Are you a planner person? … I figure if you’ve read this far either you’re already a lister, a journaller or a planner of some kind, or you’re considering it as an option. What’s you book of choice? I’d love to know!
These new books of mine are part of a larger getting my ducks lined up strategy.
They’re coupled with another new found interest – the Getting Things Done methods of David Allen. I also discovered him somewhere in my rabbithole adventures and was instantly hooked, I listen to GTD podcasts, I bought his book which systematically working through.

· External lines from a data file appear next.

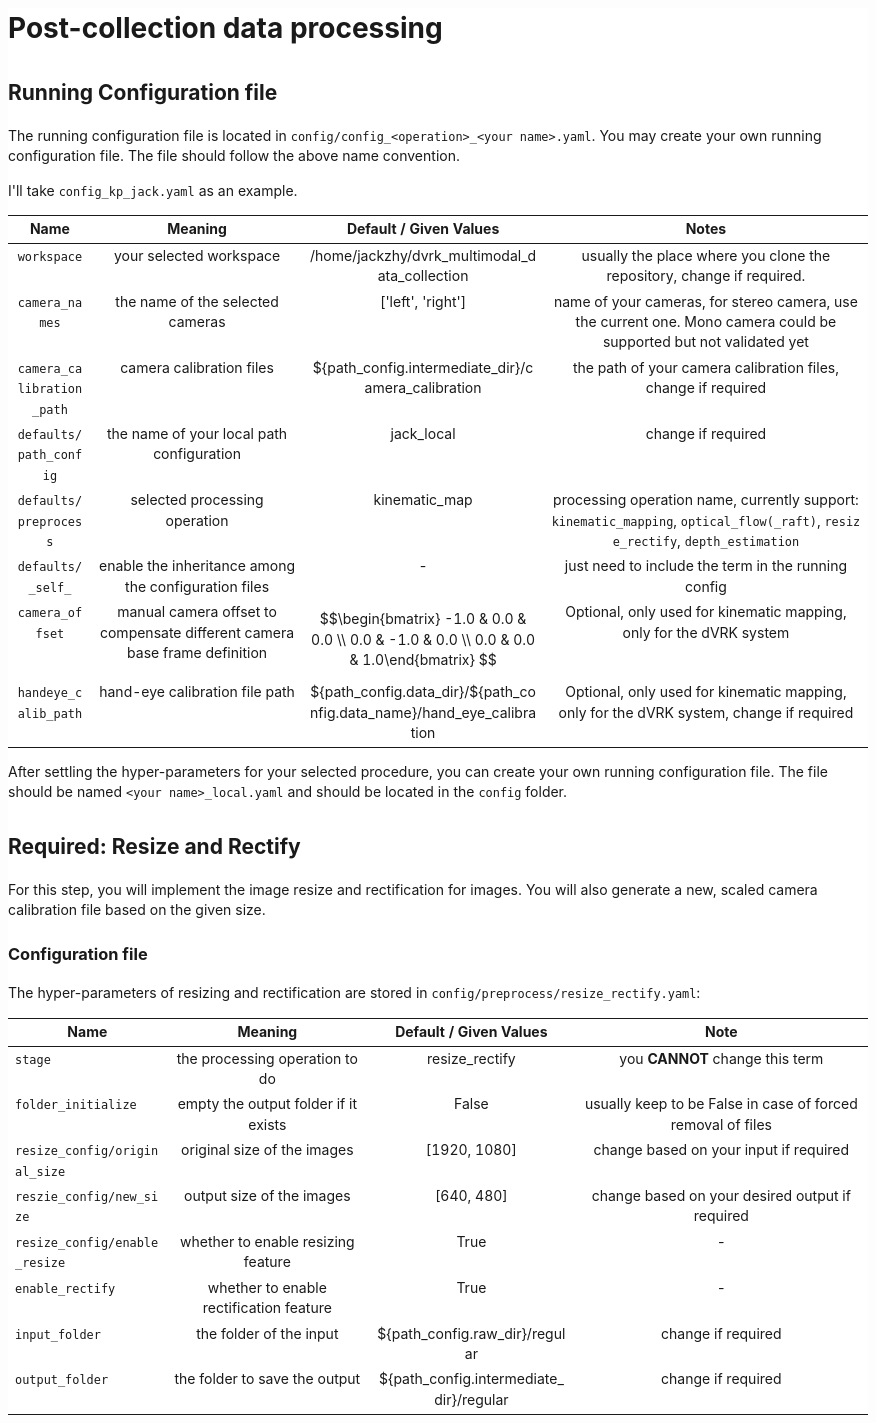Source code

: 
# Post-collection data processing

## Running Configuration file

The running configuration file is located in `config/config_<operation>_<your name>.yaml`. You may create your own running configuration file. The file should follow the above name convention.

I'll take `config_kp_jack.yaml` as an example.

|           Name            |                                  Meaning                                  |                                  Default / Given Values                                   |                                                             Notes                                                              |
|:-------------------------:|:-------------------------------------------------------------------------:|:-----------------------------------------------------------------------------------------:|:------------------------------------------------------------------------------------------------------------------------------:|
|        `workspace`        |                          your selected workspace                          |                     /home/jackzhy/dvrk\_multimodal\_data\_collection                      |                             usually the place where you clone the repository, change if required.                              |
|      `camera_names`       |                     the name of the selected cameras                      |                                     ['left', 'right']                                     |       name of your cameras, for stereo camera, use the current one. Mono camera could be supported but not validated yet       |
| `camera_calibration_path` |                         camera calibration files                          |                    \${path_config.intermediate_dir}/camera_calibration                    |                                 the path of your camera calibration files, change if required                                  |
|  `defaults/path_config`   |                 the name of your local path configuration                 |                                        jack_local                                         |                                                       change if required                                                       |
|   `defaults/preprocess`   |                       selected processing operation                       |                                       kinematic_map                                       | processing operation name, currently support: `kinematic_mapping`, `optical_flow(_raft)`, `resize_rectify`, `depth_estimation` |
|     `defaults/_self_`     |           enable the inheritance among the configuration files            |                                             -                                             |                                      just need to include the term in the running config                                       |
|      `camera_offset`      | manual camera offset to compensate different camera base frame definition | $$\begin{bmatrix} -1.0 & 0.0 & 0.0 \\ 0.0 & -1.0 & 0.0 \\ 0.0 & 0.0 & 1.0\end{bmatrix} $$ |                              Optional, only used for kinematic mapping, only for the dVRK system                               |
|   `handeye_calib_path`    |                      hand-eye calibration file path                       |          \${path_config.data_dir}/\${path_config.data_name}/hand_eye_calibration          |                    Optional, only used for kinematic mapping, only for the dVRK system, change if required                     |

After settling the hyper-parameters for your selected procedure, you can create your own running configuration file. The file should be named `<your name>_local.yaml` and should be located in the `config` folder.

## Required: Resize and Rectify

For this step, you will implement the image resize and rectification for images. You will also generate a new, scaled camera calibration file based on the given size.

### Configuration file

The hyper-parameters of resizing and rectification are stored in `config/preprocess/resize_rectify.yaml`:

|             Name              |                 Meaning                 |          Default / Given Values          |                            Note                             |
|-------------------------------|:---------------------------------------:|:----------------------------------------:|:-----------------------------------------------------------:|
|            `stage`            |     the processing operation to do      |              resize_rectify              |               you **CANNOT** change this term               |
|      `folder_initialize`      |  empty the output folder if it exists   |                  False                   | usually keep to be False in case of forced removal of files |
| `resize_config/original_size` |       original size of the images       |               [1920, 1080]               |           change based on your input if required            |
|   `reszie_config/new_size`    |        output size of the images        |                [640, 480]                |       change based on your desired output if required       |
| `resize_config/enable_resize` |   whether to enable resizing feature    |                   True                   |                              -                              |
|       `enable_rectify`        | whether to enable rectification feature |                   True                   |                              -                              |
|        `input_folder`         |         the folder of the input         |     \${path_config.raw_dir}/regular      |                     change if required                      |
|        `output_folder`        |      the folder to save the output      | \${path_config.intermediate_dir}/regular |                     change if required                      |


[//]: # (If you have any further questions, please feel free to contact Haoying &#40;Jack&#41; Zhou for more information.)
[//]: # (- Email)
[//]: # (  - hzhou6@wpi.edu)
[//]: # (  - hzhou62@jh.edu)
[//]: # (- Github: https://github.com/jackzhy96)
[//]: # ()
[//]: # (Alternatively, you can also create an issue in this repository.)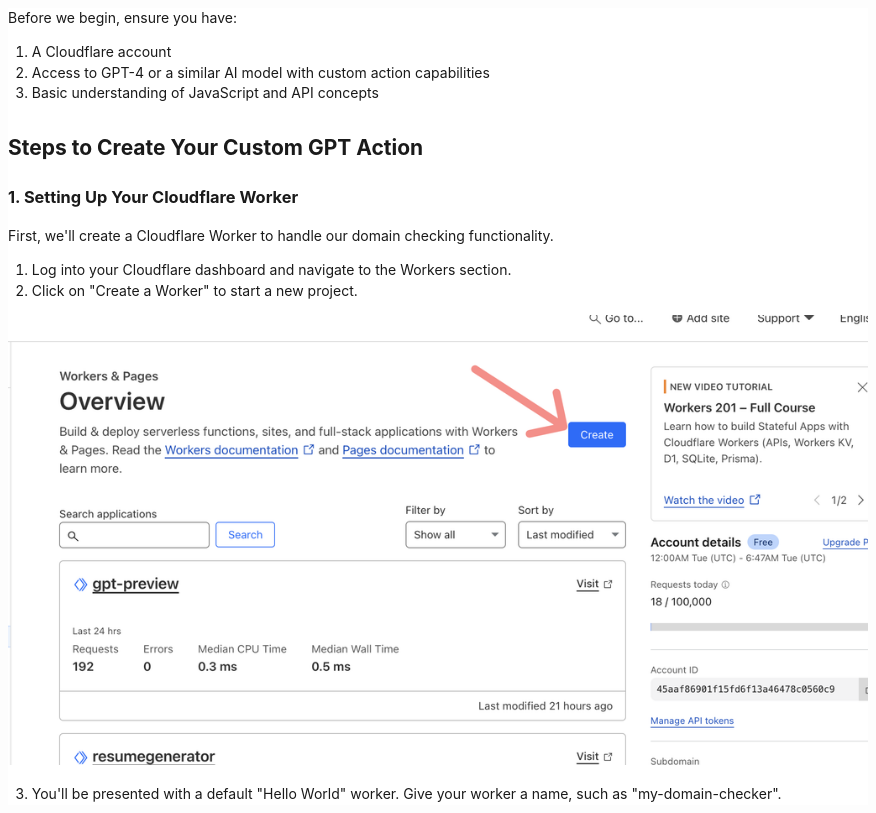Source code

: Before we begin, ensure you have:

1. A Cloudflare account
2. Access to GPT-4 or a similar AI model with custom action capabilities
3. Basic understanding of JavaScript and API concepts

## Steps to Create Your Custom GPT Action

### 1. Setting Up Your Cloudflare Worker

First, we'll create a Cloudflare Worker to handle our domain checking functionality.

1. Log into your Cloudflare dashboard and navigate to the Workers section.
2. Click on "Create a Worker" to start a new project.

![Creating a new Cloudflare Worker](/assets/img/how-to-make-an-action-for-custom-gpt-(almost)-without-any-coding-using-cloudflare-workers/image_0.png)

3. You'll be presented with a default "Hello World" worker. Give your worker a name, such as "my-domain-checker".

The essence of this system is the idea the human mind is better used for thinking things up than stuffing full of things to remember. If we have an alternate, external way to store all the what-I-gotta-do-next things all that brain-RAM can work more efficiently too.
These are going to lead me into 2018 with my act far more together than ever before!
I know it’s popular to joke ‘things won’t change though’ in a self-deprecating way, but I really feel this becomes a self fulfilling ‘see – I told you I’d screw up again’ and I just don’t have time to spin in circles like that any more.
It took getting really ill a few months ago, have most the time and energy sucked out of my days to make me realise I need to stop floundering about and get organised. I don’t know how it’s going to take shape yet, but I do know that it will. For now that’s all that matters.